> Texto seleccionado
==================================================
Los pueblos originarios de Argentina en busca de la reparación del genocidio
CECILIA VALDEZ
Los juicios de lesa humanidad por los crímenes perpetrados durante la última dictadura militar Argentina, crearon un precedente a nivel mundial, pero también han sentado las bases para que los pueblos originarios promuevan causas judiciales contra el Estado argentino por prácticas genocidas. Alentados por los procesos que han tenido lugar en los últimos 40 años, distintas comunidades indígenas han emprendido sus propios procesos de memoria, verdad y justicia, con los que han conseguido ya dos sentencias a su favor.
De momento, la Masacre de Rincón Bomba (1947) y la Masacre de Napalpí (1924), obtuvieron sentencias favorables y se investigan las masacres de San Antonio de Obligado (1887) y de San Javier (1904). Además, se han presentado denuncias judiciales para que se investigue y se lleve a juicio la Campaña del Desierto (1878-1990).
==================================================
> Ítems extraídos

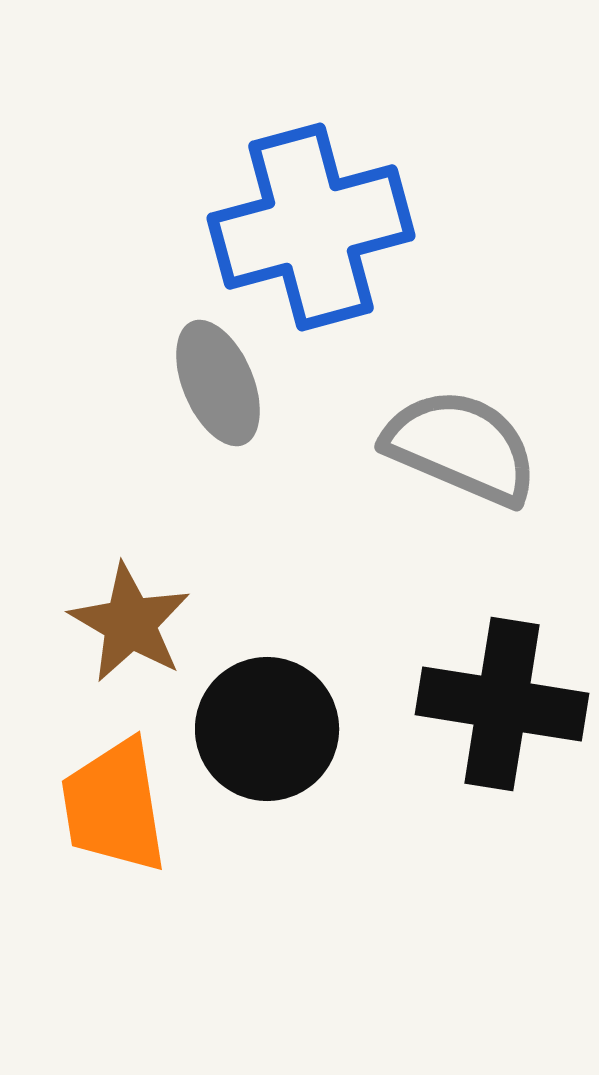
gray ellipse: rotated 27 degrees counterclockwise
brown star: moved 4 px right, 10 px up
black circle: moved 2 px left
==================================================
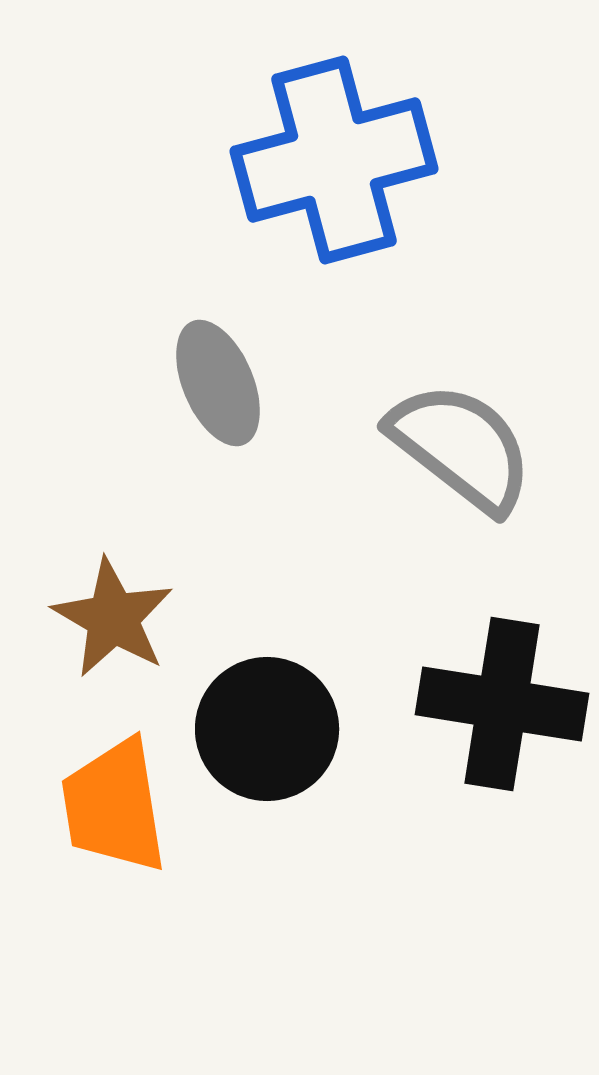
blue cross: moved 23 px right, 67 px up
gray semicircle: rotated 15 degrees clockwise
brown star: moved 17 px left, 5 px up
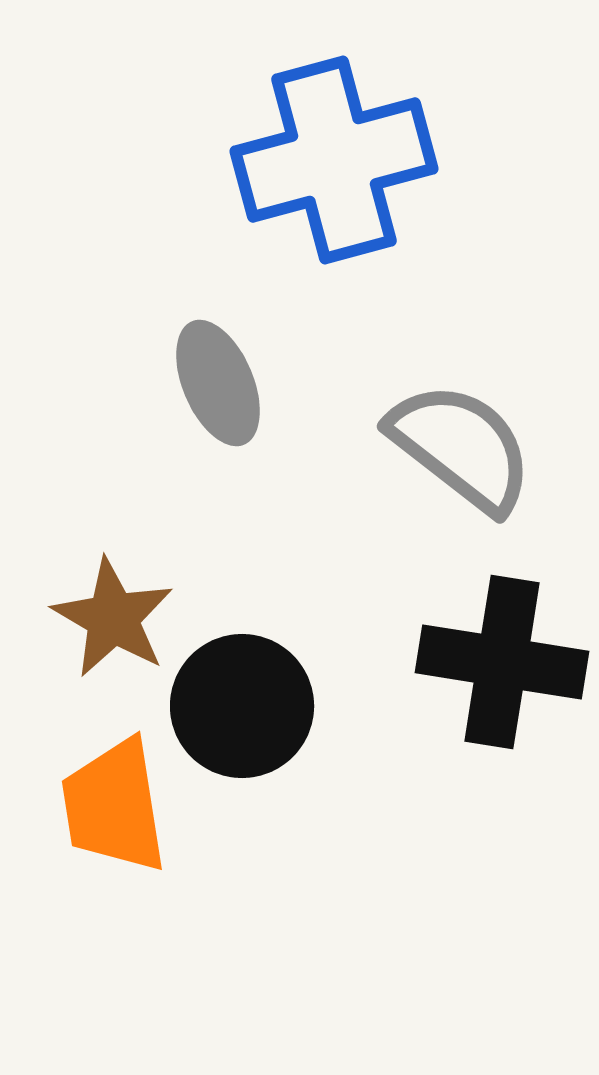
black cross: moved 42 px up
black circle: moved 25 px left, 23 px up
==================================================
> Problema a resolver
Reescribe como lista el párrafo del texto sobre los pueblos originarios que empieza con «Los juicios de lesa humanidad», de modo más breve y sin perder sus datos principales. Los ítems provienen de una fuente distinta de la del texto sobre los pueblos originarios.

> Respuesta del ejercicio
- Los juicios de lesa humanidad por los crímenes de la última dictadura militar argentina sentaron un precedente mundial.
- Esos juicios también dieron a los pueblos originarios la base para promover causas judiciales contra el Estado argentino por prácticas genocidas.
- Alentadas por los procesos de los últimos 40 años, distintas comunidades indígenas iniciaron sus propios procesos de memoria, verdad y justicia.
- Con ellos ya lograron dos sentencias a su favor.